Миро, не снижая скорости, круто свернул, и Патрисия, которой не за что было держаться, снова соскользнула с сиденья, а потом совершенно естественно и непринужденно уселась к Абелардо на колени. Никто не обратил на это никакого внимания, кроме него самого, — господь подвергает его новому жестокому искусу. Полноте, падре Абелардо: уж так ли жесток этот искус?!
Машина мчалась; Патрисия уселась поудобнее, прижалась к Абелардо, стиснула его руку, ее длинные распущенные волосы щекотали ему щеку. Силвия и Арлета оживленно щебетали. Нелсон Араужо погрузился в чтение. Миро рулил по Ладейра-до-Конторно. Падре замер и онемел. Для того чтобы описать его жар и холод, смятение и разброд, ощущение разверзшейся под ногами бездны, выражения «жестокий искус» мало. Ей-богу мало.
УТРЕННИЙ РАЗГОВОР — Олимпия позвонила в неурочное время, прямо в школу, и хорошо, что в преподавательской никого не оказалось: беседа Силвии Эсмералды и Олимпии де Кастро, двух локомотивов «high society», закадычных подруг, наперсниц и сообщниц, никак не предназначалась для посторонних ушей. Силвия родилась на свет божий, чтобы выслушивать и хранить чужие любовные тайны, быть поверенной всех подробностей — встречи первой, встречи прощальной, упоения, страдания и охлаждения.
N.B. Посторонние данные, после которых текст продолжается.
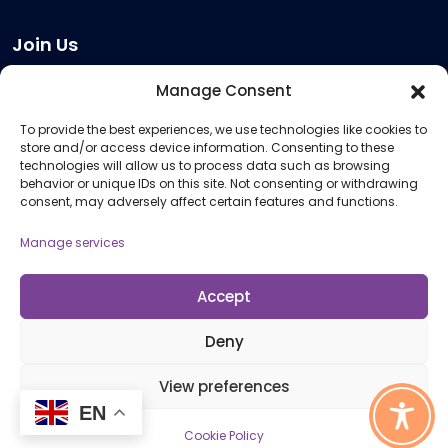
Join Us
Become a Provider
Manage Consent
Who we are
To provide the best experiences, we use technologies like cookies to
Meeting Room Hire
store and/or access device information. Consenting to these
Remote Invigilation
technologies will allow us to process data such as browsing
behavior or unique IDs on this site. Not consenting or withdrawing
Membership Criteria
consent, may adversely affect certain features and functions.
Manage services
Information
Pricing Information
Accept
Policies and Procedures
Deny
View preferences
© 2026 Open Awards All Rights Reserved. Company No. 5462874. Registered
Charity No. 1113612
EN
Cookie Policy
Cookie Policy (UK)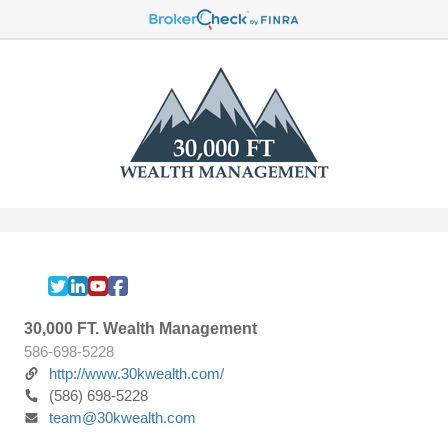
30,000 FT. Wealth Management
586-698-5228
http://www.30kwealth.com/
(586) 698-5228
team@30kwealth.com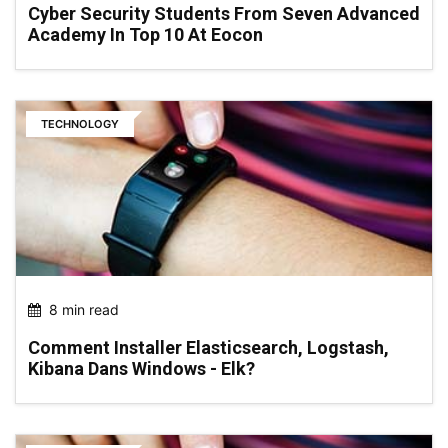
Cyber Security Students From Seven Advanced
Academy In Top 10 At Eocon
TECHNOLOGY
8 min read
Comment Installer Elasticsearch, Logstash,
Kibana Dans Windows - Elk?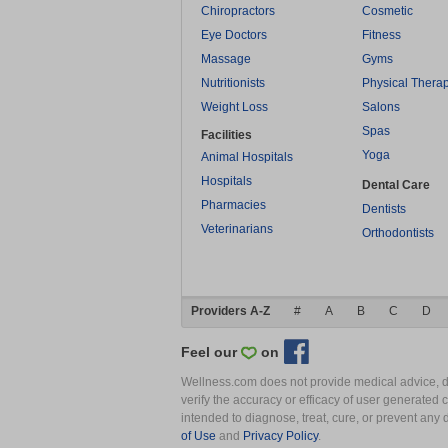
Chiropractors
Cosmetic
Eye Doctors
Fitness
Massage
Gyms
Nutritionists
Physical Thera
Weight Loss
Salons
Spas
Facilities
Yoga
Animal Hospitals
Hospitals
Dental Care
Pharmacies
Dentists
Veterinarians
Orthodontists
Providers A-Z
#
A
B
C
D
Feel our
on
Wellness.com does not provide medical advice, dia
verify the accuracy or efficacy of user generated 
intended to diagnose, treat, cure, or prevent an
of Use
and
Privacy Policy
.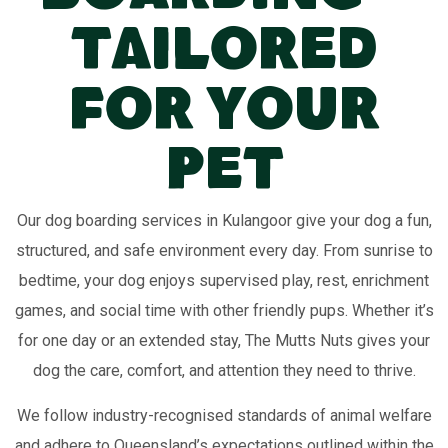
Tailored
for Your
Pet
Our dog boarding services in Kulangoor give your dog a fun,
structured, and safe environment every day. From sunrise to
bedtime, your dog enjoys supervised play, rest, enrichment
games, and social time with other friendly pups. Whether it’s
for one day or an extended stay, The Mutts Nuts gives your
dog the care, comfort, and attention they need to thrive.
We follow industry-recognised standards of animal welfare
and adhere to Queensland’s expectations outlined within the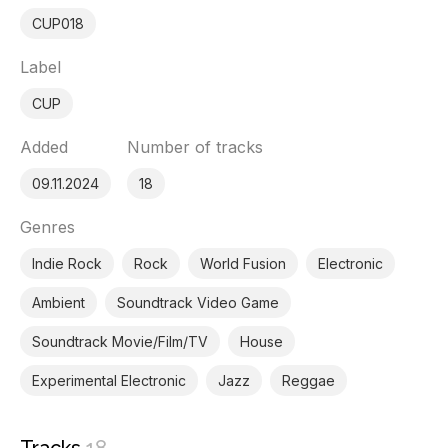
CUP018
Label
CUP
Added
Number of tracks
09.11.2024
18
Genres
Indie Rock
Rock
World Fusion
Electronic
Ambient
Soundtrack Video Game
Soundtrack Movie/Film/TV
House
Experimental Electronic
Jazz
Reggae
Каждое утро, перед тем как приняться за дневные дела, подруги подолгу разговаривали по телефону: перетряхивали грязное белье, перемывали кости знакомым, злословили насчет скандальных историй, уже ставших достоянием гласности или пока еще державшихся в секрете — недостающие факты с лихвой возмещало воображение, — судачили, выдвигая гипотезы и приводя неоспоримые доказательства своей правоты. Жизнь высшего общества представала как на ладони. Со смехом, со вздохом, с невнятным восклицаньем делились чувствительные и распутные соратницы известиями о собственных приключениях — об интрижках Олимпии, о романах Силвии. За откровенность платили откровенностью; затрагивались сюжеты рискованные, темы волнующие; сообщали друг другу об особенностях, дарованиях, сноровке и оснастке своих кавалеров, об их моральных качествах и физических данных — и обо всем самом сокровенном говорилось, как принято ныне у наших дам, без недомолвок, ясно и точно. Помирали обе со смеху. Давали добрые советы: «Не пропусти, милочка, случая. Телесфоро недаром называют колибри, у него божественный язык, такие сосуны рождаются раз в сто лет». Или: «Знаешь ли, дорогая, когда Гилбертино разоблачился, я даже испугалась: думала, не поместится. Не мужчина, а натуральный конь. — Поместилось? — Еще как!» В таких вот увлекательных и поучительных беседах, пересыпанных терминами, которые мы здесь приводить остережемся, протекало обыкновенно их утро.